American regulators are again delaying a decision by 45 days on whether to allow options on spot bitcoin ETFs.
The Securities and Exchange Commission published a notice Monday saying that it “designates May 29, 2024 as the date by which the Commission shall either approve or disapprove, or institute proceedings to determine whether to disapprove,” allowing the New York Stock Exchange to start listing options on spot bitcoin ETFs.
Two spot bitcoin ETFs named specifically were Bitwise Bitcoin ETF and the Grayscale Bitcoin Trust, but the proposal also opened the door to “any trust that holds Bitcoin.”
The NYSE filed on Feb. 9, asking the SEC to let it trade options. As a self-regulatory agency (SRO), the NYSE had to first file for a rule change and allow public comment. The regulator had 45 days to allow comments and come up with a decision or else delay again for up to 45 days, which it has chosen to do.

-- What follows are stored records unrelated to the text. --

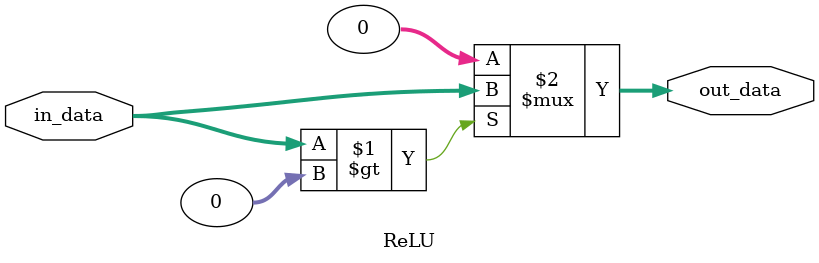
<source format=v>
module ReLU
#(
    parameter DATA_WIDTH = 32 
)
(
    input signed [DATA_WIDTH-1:0] in_data,
    output [DATA_WIDTH-1:0] out_data
);

assign out_data = in_data > 0 ? in_data : 0;

endmodule
</source>
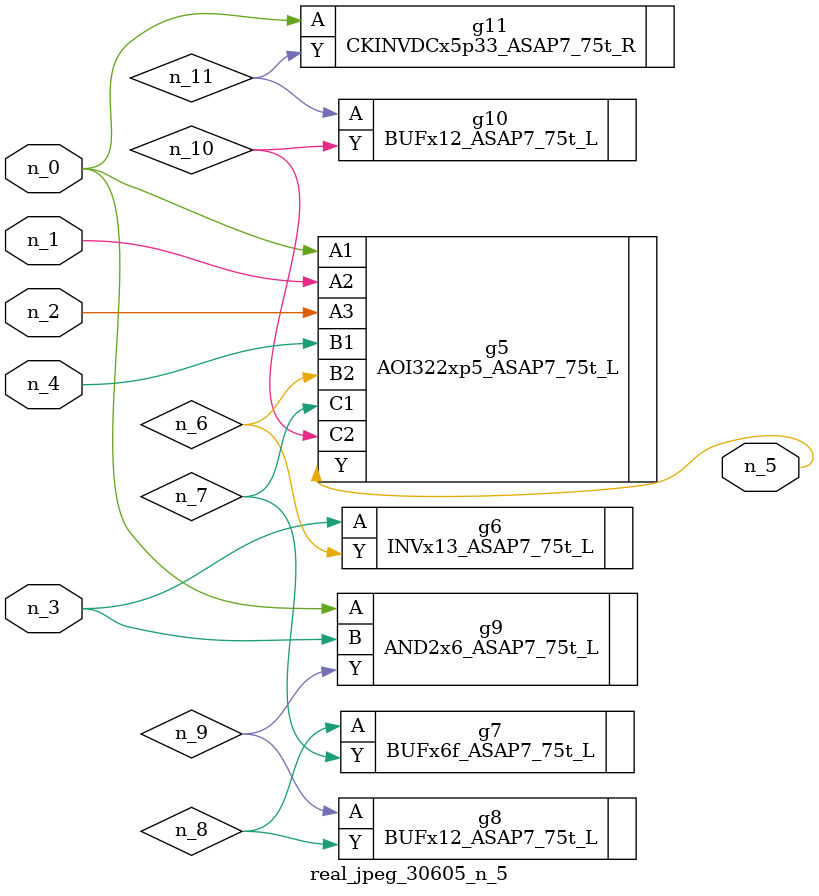
<source format=v>
module real_jpeg_30605_n_5 (n_4, n_0, n_1, n_2, n_3, n_5);

input n_4;
input n_0;
input n_1;
input n_2;
input n_3;

output n_5;

wire n_8;
wire n_11;
wire n_6;
wire n_7;
wire n_10;
wire n_9;

AOI322xp5_ASAP7_75t_L g5 ( 
.A1(n_0),
.A2(n_1),
.A3(n_2),
.B1(n_4),
.B2(n_6),
.C1(n_7),
.C2(n_10),
.Y(n_5)
);

AND2x6_ASAP7_75t_L g9 ( 
.A(n_0),
.B(n_3),
.Y(n_9)
);

CKINVDCx5p33_ASAP7_75t_R g11 ( 
.A(n_0),
.Y(n_11)
);

INVx13_ASAP7_75t_L g6 ( 
.A(n_3),
.Y(n_6)
);

BUFx6f_ASAP7_75t_L g7 ( 
.A(n_8),
.Y(n_7)
);

BUFx12_ASAP7_75t_L g8 ( 
.A(n_9),
.Y(n_8)
);

BUFx12_ASAP7_75t_L g10 ( 
.A(n_11),
.Y(n_10)
);


endmodule
</source>
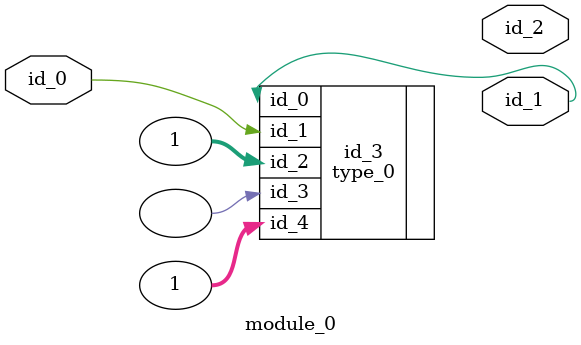
<source format=v>
module module_0 (
    input  id_0,
    output id_1,
    output id_2
);
  type_0 id_3 (
      .id_0(id_1),
      .id_1(id_0),
      .id_2(1),
      .id_3(),
      .id_4(1)
  );
endmodule

</source>
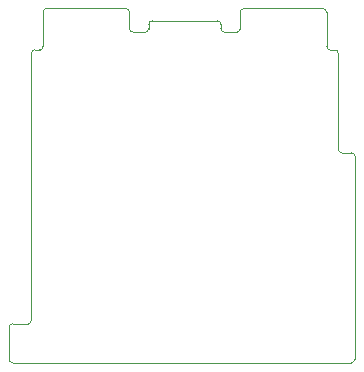
<source format=gm1>
%TF.GenerationSoftware,KiCad,Pcbnew,8.0.7-1.fc41*%
%TF.CreationDate,2025-01-19T14:43:59-06:00*%
%TF.ProjectId,Expansion_Card,45787061-6e73-4696-9f6e-5f436172642e,X1*%
%TF.SameCoordinates,Original*%
%TF.FileFunction,Profile,NP*%
%FSLAX46Y46*%
G04 Gerber Fmt 4.6, Leading zero omitted, Abs format (unit mm)*
G04 Created by KiCad (PCBNEW 8.0.7-1.fc41) date 2025-01-19 14:43:59*
%MOMM*%
%LPD*%
G01*
G04 APERTURE LIST*
%TA.AperFunction,Profile*%
%ADD10C,0.050000*%
%TD*%
G04 APERTURE END LIST*
D10*
X153000000Y-130800000D02*
X153000000Y-138900000D01*
X125412132Y-157000000D02*
X152700000Y-157000000D01*
X144700000Y-128700000D02*
G75*
G02*
X144400000Y-129000000I-300000J0D01*
G01*
X135000000Y-127000000D02*
G75*
G02*
X135300000Y-127300000I0J-300000D01*
G01*
X144700000Y-128700000D02*
X144700000Y-127300000D01*
X144700000Y-127300000D02*
G75*
G02*
X145000000Y-127000000I300000J0D01*
G01*
X135000000Y-127000000D02*
X128300000Y-127000000D01*
X145000000Y-127000000D02*
X151700000Y-127000000D01*
X125412132Y-157000000D02*
G75*
G02*
X125112100Y-156700000I-32J300000D01*
G01*
X144300000Y-129000000D02*
X144400000Y-129000000D01*
X128000000Y-127300000D02*
G75*
G02*
X128300000Y-127000000I300000J0D01*
G01*
X128000000Y-130200000D02*
X128000000Y-127300000D01*
X128000000Y-130200000D02*
G75*
G02*
X127700000Y-130500000I-300000J0D01*
G01*
X127000000Y-130800000D02*
G75*
G02*
X127300000Y-130500000I300000J0D01*
G01*
X127300000Y-130500000D02*
X127700000Y-130500000D01*
X152000000Y-130200000D02*
X152000000Y-127300000D01*
X152700000Y-130500000D02*
G75*
G02*
X153000000Y-130800000I0J-300000D01*
G01*
X152300000Y-130500000D02*
G75*
G02*
X152000000Y-130200000I0J300000D01*
G01*
X152300000Y-130500000D02*
X152700000Y-130500000D01*
X135600000Y-129000000D02*
G75*
G02*
X135300000Y-128700000I0J300000D01*
G01*
X154100000Y-139200000D02*
X153300000Y-139200000D01*
X154100000Y-139200000D02*
G75*
G02*
X154400000Y-139500000I0J-300000D01*
G01*
X127000000Y-130800000D02*
X127000000Y-153400000D01*
X135600000Y-129000000D02*
X135700000Y-129000000D01*
X125412132Y-153700000D02*
X126700000Y-153700000D01*
X151700000Y-127000000D02*
G75*
G02*
X152000000Y-127300000I0J-300000D01*
G01*
X154400000Y-156700000D02*
G75*
G02*
X154100000Y-157000000I-300000J0D01*
G01*
X125112132Y-154000000D02*
G75*
G02*
X125412132Y-153700032I299968J0D01*
G01*
X135300000Y-128700000D02*
X135300000Y-127300000D01*
X152700000Y-157000000D02*
X154100000Y-157000000D01*
X153300000Y-139200000D02*
G75*
G02*
X153000000Y-138900000I0J300000D01*
G01*
X154400000Y-156700000D02*
X154400000Y-139500000D01*
X125112132Y-156700000D02*
X125112132Y-154000000D01*
X127000000Y-153400000D02*
G75*
G02*
X126700000Y-153700000I-300000J0D01*
G01*
%TO.C,P1*%
X136650000Y-129000000D02*
X135700000Y-129000000D01*
X136950000Y-128340000D02*
X136950000Y-128700000D01*
X137250000Y-128040000D02*
X142750000Y-128040000D01*
X143050000Y-128340000D02*
X143050000Y-128700000D01*
X143350000Y-129000000D02*
X144300000Y-129000000D01*
X136950000Y-128340000D02*
G75*
G02*
X137250000Y-128040000I300000J0D01*
G01*
X136950000Y-128700000D02*
G75*
G02*
X136650000Y-129000000I-300000J0D01*
G01*
X142750000Y-128040000D02*
G75*
G02*
X143050000Y-128340000I0J-300000D01*
G01*
X143350000Y-129000000D02*
G75*
G02*
X143050000Y-128700000I0J300000D01*
G01*
%TD*%
M02*

</source>
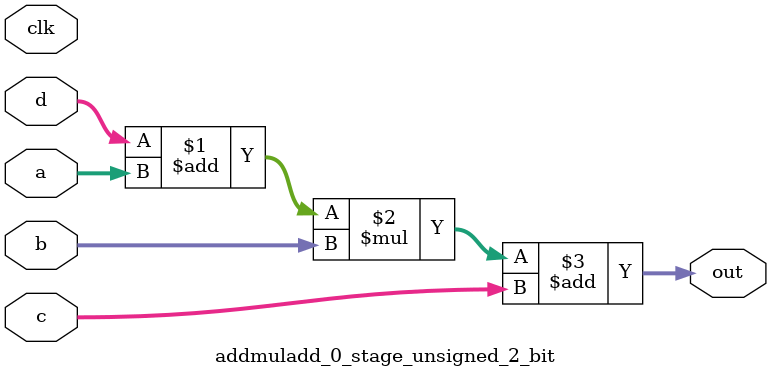
<source format=sv>
(* use_dsp = "yes" *) module addmuladd_0_stage_unsigned_2_bit(
	input  [1:0] a,
	input  [1:0] b,
	input  [1:0] c,
	input  [1:0] d,
	output [1:0] out,
	input clk);

	assign out = ((d + a) * b) + c;
endmodule

</source>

Only two public comments were submitted: one from Grayscale CEO Michael Sonnenshein and another from Prof. James Angel of Georgetown University.
Angel started his 13-page letter with, “Dear SEC: Don’t you have better things to do than waste time through extended navel-gazing on these rule filings?” and proceeded to critique the regulator’s handling of bitcoin ETFs and crypto in general. The Georgetown academic also noted that options exist on the ProShares Bitcoin Strategy (BITO) futures ETF and even the riskier leveraged 2x Bitcoin Strategy (BITX) bitcoin futures ETF.
Open interest on BITO options amounts to nearly 1.1 million contracts, according to data from OptionsCharts.io while BITX has 78,000 contracts in open interest.
Opening the door to options trading on spot bitcoin ETFs could be a big deal for the NYSE. For comparison, the SPDR Gold Shares ETF, GLD, has 2.8 million options contracts in open interest, but it should be noted that the spot price of GLD shares is an order of magnitude higher than that of BITO’s.